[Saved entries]
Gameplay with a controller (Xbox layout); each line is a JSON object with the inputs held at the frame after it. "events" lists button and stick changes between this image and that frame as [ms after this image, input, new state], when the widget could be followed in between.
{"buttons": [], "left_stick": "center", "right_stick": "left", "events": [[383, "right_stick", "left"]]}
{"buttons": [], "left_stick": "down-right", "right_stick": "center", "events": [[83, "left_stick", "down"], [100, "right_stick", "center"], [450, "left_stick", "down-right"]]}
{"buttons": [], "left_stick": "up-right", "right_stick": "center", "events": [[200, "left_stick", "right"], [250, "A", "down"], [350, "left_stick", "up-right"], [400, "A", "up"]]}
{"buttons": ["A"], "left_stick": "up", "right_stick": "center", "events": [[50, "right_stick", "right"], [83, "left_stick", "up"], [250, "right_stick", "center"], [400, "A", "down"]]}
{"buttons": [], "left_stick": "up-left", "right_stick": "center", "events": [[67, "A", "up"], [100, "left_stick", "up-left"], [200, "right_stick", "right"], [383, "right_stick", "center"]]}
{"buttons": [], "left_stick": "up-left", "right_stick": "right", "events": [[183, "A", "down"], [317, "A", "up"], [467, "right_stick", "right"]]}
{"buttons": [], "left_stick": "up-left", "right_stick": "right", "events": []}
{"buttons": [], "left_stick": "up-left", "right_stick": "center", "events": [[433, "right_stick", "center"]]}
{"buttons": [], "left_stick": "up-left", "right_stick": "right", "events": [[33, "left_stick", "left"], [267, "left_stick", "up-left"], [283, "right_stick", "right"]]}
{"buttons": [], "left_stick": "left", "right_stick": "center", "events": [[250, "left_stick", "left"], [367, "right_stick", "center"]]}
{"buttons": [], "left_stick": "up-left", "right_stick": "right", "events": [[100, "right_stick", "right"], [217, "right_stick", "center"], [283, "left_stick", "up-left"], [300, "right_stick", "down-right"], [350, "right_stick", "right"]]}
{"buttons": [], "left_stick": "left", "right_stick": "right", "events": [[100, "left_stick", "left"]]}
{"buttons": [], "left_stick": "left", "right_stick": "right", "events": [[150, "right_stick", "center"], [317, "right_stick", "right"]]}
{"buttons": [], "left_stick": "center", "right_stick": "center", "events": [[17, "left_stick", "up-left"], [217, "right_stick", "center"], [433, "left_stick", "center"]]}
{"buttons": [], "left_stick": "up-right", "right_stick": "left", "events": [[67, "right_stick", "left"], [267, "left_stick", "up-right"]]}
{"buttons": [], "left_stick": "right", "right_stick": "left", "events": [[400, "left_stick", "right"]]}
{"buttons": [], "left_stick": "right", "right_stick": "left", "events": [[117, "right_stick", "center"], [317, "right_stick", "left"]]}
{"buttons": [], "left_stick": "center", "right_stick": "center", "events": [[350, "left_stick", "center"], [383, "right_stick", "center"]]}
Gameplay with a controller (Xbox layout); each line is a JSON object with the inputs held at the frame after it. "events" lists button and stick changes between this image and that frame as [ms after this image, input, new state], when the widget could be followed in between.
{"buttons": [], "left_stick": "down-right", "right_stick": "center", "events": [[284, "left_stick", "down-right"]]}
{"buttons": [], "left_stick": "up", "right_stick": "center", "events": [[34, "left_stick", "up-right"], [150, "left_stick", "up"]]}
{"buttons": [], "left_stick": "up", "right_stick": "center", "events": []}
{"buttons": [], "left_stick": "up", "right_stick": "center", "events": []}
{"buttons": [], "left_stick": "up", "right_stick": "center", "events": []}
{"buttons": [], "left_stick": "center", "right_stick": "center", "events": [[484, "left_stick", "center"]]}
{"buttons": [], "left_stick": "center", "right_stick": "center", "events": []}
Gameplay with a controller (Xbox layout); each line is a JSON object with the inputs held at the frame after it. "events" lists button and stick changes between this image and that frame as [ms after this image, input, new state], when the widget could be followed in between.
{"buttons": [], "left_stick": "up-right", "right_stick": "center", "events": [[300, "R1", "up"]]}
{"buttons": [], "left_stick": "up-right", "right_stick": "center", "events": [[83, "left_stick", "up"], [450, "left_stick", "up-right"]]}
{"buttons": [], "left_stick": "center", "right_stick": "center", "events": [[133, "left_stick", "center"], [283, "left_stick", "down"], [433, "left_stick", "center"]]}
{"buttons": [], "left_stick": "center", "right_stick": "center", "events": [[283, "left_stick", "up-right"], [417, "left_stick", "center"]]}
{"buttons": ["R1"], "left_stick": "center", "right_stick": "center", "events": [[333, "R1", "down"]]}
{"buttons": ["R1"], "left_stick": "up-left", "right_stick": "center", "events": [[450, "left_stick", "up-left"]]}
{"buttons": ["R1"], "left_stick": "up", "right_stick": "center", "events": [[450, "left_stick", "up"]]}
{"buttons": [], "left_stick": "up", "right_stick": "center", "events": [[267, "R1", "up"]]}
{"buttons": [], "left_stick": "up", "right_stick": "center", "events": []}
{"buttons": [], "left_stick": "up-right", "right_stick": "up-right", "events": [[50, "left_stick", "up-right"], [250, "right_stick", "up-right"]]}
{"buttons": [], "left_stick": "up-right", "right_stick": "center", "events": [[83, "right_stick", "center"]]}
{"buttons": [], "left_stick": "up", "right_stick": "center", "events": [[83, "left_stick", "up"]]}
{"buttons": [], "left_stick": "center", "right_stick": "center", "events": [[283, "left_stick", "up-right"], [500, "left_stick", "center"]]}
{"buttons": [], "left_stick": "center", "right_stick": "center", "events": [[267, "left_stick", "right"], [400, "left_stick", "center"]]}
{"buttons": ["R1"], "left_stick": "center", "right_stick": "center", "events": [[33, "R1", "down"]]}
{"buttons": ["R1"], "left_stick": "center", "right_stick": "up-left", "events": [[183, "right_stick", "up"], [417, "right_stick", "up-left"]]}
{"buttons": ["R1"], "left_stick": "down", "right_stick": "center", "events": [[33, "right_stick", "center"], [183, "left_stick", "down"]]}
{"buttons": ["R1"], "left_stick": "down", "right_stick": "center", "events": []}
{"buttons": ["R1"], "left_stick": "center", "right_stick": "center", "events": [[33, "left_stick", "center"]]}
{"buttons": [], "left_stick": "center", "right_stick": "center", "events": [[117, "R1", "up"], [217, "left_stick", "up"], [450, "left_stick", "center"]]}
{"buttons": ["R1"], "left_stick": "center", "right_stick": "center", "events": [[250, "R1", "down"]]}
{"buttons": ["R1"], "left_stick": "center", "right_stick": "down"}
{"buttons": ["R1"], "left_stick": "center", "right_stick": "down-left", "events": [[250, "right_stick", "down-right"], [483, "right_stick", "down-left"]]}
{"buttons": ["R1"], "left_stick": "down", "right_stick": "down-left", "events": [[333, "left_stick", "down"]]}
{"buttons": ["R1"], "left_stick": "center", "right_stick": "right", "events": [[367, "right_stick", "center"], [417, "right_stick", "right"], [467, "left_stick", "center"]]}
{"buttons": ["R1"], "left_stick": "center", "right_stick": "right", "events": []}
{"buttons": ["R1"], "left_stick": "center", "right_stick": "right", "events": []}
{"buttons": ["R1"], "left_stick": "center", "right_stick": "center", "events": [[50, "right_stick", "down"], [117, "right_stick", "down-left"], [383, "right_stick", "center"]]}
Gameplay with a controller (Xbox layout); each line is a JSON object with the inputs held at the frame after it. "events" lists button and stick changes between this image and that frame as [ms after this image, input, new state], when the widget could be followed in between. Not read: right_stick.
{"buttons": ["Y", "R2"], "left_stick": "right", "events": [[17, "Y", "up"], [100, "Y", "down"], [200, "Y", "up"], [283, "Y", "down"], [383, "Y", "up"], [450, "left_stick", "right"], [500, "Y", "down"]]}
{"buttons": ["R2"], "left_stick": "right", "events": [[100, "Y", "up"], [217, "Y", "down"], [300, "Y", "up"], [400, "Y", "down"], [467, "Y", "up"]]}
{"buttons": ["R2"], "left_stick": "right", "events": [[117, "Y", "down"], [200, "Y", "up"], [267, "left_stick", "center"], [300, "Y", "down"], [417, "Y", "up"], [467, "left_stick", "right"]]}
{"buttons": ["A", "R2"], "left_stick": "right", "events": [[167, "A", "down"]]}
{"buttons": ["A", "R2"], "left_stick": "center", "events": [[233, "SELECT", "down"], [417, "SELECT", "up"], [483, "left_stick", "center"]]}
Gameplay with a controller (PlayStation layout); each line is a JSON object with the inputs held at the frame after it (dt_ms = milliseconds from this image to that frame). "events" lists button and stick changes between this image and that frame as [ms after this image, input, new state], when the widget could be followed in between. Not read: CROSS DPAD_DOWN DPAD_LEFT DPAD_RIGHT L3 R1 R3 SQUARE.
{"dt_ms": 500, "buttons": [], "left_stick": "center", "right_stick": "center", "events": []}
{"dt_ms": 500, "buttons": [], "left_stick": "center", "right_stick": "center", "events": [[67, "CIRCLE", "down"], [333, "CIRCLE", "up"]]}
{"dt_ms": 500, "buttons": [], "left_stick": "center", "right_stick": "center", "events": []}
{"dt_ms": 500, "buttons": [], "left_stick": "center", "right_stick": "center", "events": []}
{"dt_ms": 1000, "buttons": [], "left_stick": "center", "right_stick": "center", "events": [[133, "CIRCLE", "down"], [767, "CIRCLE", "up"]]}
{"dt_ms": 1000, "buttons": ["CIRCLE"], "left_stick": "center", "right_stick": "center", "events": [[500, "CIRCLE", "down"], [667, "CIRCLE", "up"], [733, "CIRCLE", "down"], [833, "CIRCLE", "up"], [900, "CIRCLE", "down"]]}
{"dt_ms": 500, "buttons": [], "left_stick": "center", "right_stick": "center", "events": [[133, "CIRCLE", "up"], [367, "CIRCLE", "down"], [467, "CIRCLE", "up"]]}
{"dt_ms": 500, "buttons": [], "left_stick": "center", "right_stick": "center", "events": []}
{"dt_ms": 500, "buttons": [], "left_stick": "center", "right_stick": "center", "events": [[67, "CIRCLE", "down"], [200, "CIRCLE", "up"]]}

● **PROBLEM DESCRIPTION**
Since only a number is wanted, please say how many lines in the data include the word "read".

● **SOLUTION BELOW**
2